Pride goeth before destruction, and an haughty spirit before a fall (Proverbs 16:18).
Pride is a common and dangerous iniquity, and our kind instructor multiplies his cautions against it. The danger of pride is plain from every history of the great transactions that have come to pass in heaven and in earth. The prophets describe the destructive consequences of this sin with all the strength of their divine eloquence, and all the sublimity of the prophetic style (Isaiah 14). The history of the evangelists shews us what amazing humiliation was necessary to expiate the guilt contracted by the pride of man. And the tendency of the preaching and writings of the apostles, was to cast down every high imagination of men, that no flesh might glory, but in the Lord.
Might not this loathsome disease become a cure for itself?

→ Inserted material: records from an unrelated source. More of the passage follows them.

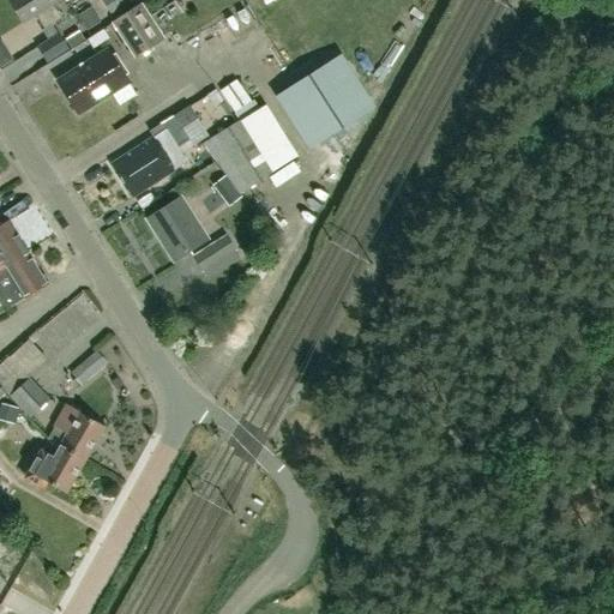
[(53,24),(37,0),(6,0),(22,25),(36,17),(44,30),(53,24)]
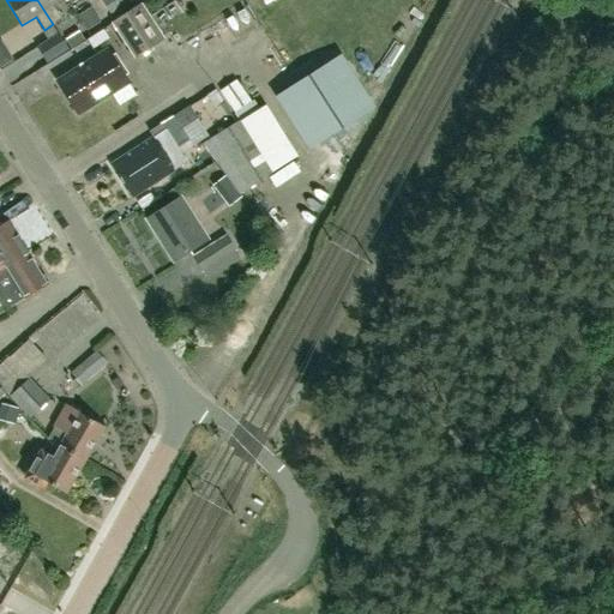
[(37,0),(53,24),(62,19),(54,5),(61,0),(37,0)]
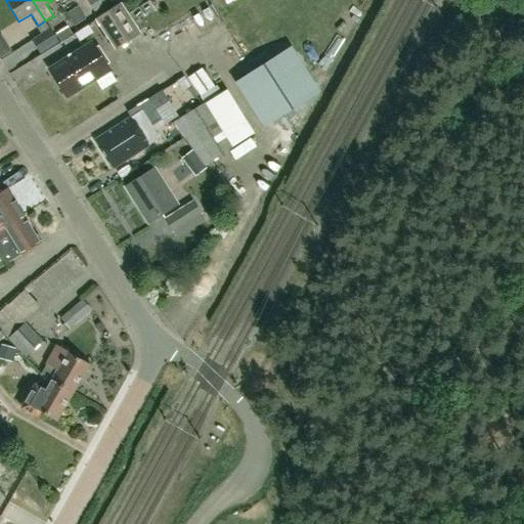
[(86,0),(94,12),(105,5),(102,0),(86,0)]
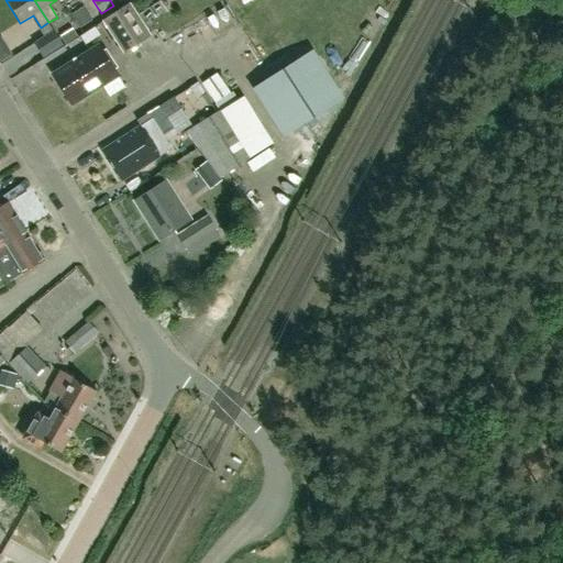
[(174,0),(150,0),(146,2),(153,15),(176,4),(174,0)]
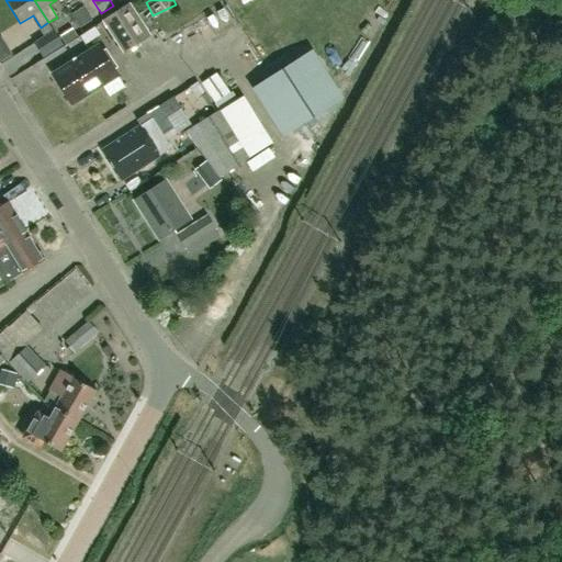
[(226,17),(245,8),(240,0),(220,0),(218,1),(226,17)]
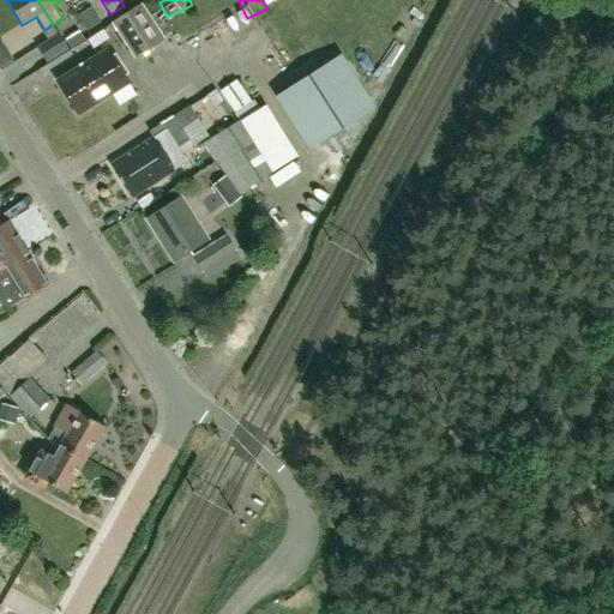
[(161,41),(139,6),(114,23),(136,56),(161,41)]
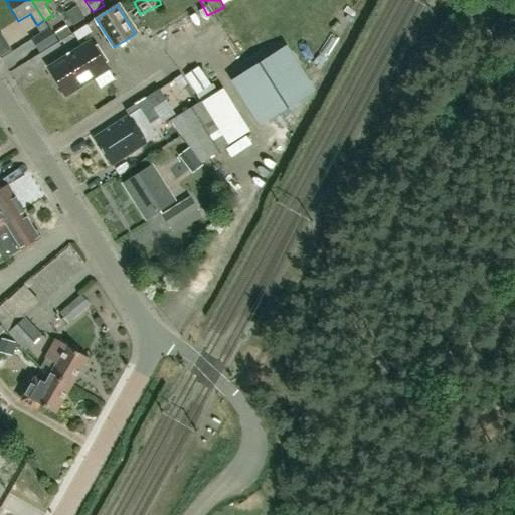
[(72,25),(74,24),(82,19),(77,11),(67,17),(72,25)]
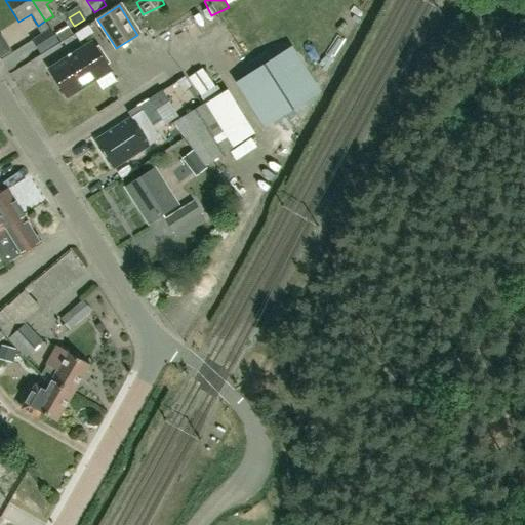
[(36,27),(41,34),(49,29),(44,22),(38,26),(36,27)]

Can any thing afford us greater cause of humiliation, than to find ourselves guilty of a sin so exceedingly unreasonable and presumptuous as pride? Shall a worm swell itself into an equality with the huge leviathan? What is man that he should be great in his own eyes? or what is the son of man, who is a worm, that he should magnify himself as if he were some being greater than an angel? Was the Son of God humbled for us, that we might not perish for ever, and shall pride ever be suffered to reign in our souls?
The reading for today is an excerpt from “Exposition of the Book of Proverbs” by George Lawson.